- Problem details
Go to the line in the entries below that holds "Our Mission" and repeat exactly from there through the line that holds "you believe that", inclusive.

Saved entries
*** Block opens ***
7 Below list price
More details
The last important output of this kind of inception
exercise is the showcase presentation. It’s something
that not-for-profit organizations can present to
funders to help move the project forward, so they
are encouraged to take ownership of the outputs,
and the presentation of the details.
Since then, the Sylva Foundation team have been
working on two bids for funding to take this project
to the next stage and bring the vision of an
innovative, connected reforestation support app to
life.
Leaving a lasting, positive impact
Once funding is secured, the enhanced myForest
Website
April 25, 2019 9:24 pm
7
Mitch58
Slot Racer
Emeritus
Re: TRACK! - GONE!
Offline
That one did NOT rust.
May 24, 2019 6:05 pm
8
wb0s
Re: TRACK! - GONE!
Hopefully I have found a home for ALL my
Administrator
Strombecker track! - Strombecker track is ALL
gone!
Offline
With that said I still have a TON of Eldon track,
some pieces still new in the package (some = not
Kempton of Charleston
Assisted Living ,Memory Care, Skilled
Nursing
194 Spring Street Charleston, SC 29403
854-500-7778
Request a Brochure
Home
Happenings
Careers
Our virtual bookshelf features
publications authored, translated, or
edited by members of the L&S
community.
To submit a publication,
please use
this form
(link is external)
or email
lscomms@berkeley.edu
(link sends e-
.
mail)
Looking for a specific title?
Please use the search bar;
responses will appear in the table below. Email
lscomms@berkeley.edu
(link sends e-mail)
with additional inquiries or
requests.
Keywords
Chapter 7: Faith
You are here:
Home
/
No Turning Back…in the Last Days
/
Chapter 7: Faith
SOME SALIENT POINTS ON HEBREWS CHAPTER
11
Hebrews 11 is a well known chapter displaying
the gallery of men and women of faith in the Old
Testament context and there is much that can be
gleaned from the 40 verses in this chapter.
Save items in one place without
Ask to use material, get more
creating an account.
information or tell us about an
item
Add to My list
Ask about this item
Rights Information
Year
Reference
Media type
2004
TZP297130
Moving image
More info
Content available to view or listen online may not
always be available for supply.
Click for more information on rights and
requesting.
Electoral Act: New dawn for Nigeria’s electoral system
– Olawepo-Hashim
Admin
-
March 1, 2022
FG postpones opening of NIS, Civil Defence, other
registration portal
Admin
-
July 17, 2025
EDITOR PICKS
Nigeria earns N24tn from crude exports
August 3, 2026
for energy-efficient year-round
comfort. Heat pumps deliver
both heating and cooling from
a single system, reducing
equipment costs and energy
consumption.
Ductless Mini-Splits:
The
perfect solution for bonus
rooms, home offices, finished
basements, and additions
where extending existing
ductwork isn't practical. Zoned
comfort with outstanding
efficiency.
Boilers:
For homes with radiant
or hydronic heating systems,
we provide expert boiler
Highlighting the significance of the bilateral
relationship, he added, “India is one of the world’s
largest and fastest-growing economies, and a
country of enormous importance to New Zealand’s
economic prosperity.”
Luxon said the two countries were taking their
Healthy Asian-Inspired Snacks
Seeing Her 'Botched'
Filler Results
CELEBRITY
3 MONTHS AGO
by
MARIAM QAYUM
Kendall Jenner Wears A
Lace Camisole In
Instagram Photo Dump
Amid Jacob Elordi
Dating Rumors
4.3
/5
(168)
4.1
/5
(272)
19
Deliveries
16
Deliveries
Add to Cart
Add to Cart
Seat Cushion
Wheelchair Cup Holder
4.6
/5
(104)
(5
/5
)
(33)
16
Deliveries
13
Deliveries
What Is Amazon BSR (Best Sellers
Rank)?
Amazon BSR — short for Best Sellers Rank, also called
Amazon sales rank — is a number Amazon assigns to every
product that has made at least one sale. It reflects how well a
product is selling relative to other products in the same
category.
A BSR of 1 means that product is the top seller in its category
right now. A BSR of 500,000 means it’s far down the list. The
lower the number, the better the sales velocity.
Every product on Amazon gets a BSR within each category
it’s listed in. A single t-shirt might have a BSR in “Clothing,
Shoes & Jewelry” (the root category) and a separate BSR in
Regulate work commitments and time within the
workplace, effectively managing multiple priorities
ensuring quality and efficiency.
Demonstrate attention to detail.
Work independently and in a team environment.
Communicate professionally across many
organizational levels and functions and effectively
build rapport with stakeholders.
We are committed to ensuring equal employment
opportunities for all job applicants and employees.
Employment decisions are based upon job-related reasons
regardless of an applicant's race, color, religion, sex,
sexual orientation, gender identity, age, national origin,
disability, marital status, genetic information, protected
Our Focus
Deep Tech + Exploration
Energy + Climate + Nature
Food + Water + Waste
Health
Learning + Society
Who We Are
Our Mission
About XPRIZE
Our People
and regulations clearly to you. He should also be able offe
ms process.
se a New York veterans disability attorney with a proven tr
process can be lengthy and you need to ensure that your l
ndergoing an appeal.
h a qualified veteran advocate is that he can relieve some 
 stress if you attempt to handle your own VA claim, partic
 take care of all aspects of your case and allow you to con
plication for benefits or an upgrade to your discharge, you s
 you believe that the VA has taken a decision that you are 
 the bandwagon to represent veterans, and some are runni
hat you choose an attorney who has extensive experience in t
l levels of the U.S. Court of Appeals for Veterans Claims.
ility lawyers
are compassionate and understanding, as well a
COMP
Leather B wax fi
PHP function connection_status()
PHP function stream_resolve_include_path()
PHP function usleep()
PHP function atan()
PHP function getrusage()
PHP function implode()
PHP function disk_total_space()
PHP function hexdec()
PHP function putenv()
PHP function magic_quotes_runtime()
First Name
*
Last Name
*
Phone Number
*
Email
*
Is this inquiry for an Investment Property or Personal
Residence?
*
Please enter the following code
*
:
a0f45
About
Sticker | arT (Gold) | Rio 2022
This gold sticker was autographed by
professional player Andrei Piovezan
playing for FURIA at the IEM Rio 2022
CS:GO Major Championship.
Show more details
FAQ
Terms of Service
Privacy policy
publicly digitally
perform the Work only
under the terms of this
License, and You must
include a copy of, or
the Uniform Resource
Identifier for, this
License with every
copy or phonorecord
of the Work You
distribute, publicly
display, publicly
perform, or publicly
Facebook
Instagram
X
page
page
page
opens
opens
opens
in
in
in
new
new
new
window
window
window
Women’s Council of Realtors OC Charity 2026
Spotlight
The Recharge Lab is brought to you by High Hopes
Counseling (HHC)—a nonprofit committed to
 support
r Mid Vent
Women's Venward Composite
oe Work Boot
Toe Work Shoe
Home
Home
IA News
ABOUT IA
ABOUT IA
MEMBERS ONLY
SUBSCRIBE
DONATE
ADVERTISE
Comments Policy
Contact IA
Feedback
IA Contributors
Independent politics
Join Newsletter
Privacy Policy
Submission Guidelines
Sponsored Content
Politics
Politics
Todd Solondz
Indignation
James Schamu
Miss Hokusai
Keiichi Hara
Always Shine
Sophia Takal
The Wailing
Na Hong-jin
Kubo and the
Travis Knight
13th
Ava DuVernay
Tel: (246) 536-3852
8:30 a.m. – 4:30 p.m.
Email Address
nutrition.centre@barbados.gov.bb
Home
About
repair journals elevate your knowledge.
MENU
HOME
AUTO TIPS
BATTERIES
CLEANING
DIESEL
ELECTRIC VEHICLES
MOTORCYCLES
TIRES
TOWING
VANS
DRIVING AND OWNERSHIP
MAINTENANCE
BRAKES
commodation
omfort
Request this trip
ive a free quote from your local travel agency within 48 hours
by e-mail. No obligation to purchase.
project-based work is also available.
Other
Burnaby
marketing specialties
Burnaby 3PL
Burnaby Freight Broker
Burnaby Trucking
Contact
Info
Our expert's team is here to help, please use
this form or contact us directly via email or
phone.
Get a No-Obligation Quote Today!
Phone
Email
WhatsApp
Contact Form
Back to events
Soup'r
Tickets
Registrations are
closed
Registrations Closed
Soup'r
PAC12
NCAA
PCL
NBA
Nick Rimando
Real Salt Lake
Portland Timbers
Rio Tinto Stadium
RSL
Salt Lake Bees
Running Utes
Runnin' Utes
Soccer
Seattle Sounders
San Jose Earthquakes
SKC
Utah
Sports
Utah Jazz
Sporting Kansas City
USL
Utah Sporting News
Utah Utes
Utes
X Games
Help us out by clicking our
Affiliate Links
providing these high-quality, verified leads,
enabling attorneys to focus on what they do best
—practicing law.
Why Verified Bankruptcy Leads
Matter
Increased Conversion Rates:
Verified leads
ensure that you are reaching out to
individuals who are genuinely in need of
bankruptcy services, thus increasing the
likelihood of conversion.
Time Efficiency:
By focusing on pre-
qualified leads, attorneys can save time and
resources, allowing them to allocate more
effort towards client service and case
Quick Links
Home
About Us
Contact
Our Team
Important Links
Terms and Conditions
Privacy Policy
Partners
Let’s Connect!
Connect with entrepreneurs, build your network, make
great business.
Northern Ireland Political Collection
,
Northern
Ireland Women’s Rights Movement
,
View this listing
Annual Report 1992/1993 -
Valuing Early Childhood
*** Block closes ***
- Exercise answer
Our Mission
About XPRIZE
Our People
and regulations clearly to you. He should also be able offe
ms process.
se a New York veterans disability attorney with a proven tr
process can be lengthy and you need to ensure that your l
ndergoing an appeal.
h a qualified veteran advocate is that he can relieve some 
 stress if you attempt to handle your own VA claim, partic
 take care of all aspects of your case and allow you to con
plication for benefits or an upgrade to your discharge, you s
 you believe that the VA has taken a decision that you are 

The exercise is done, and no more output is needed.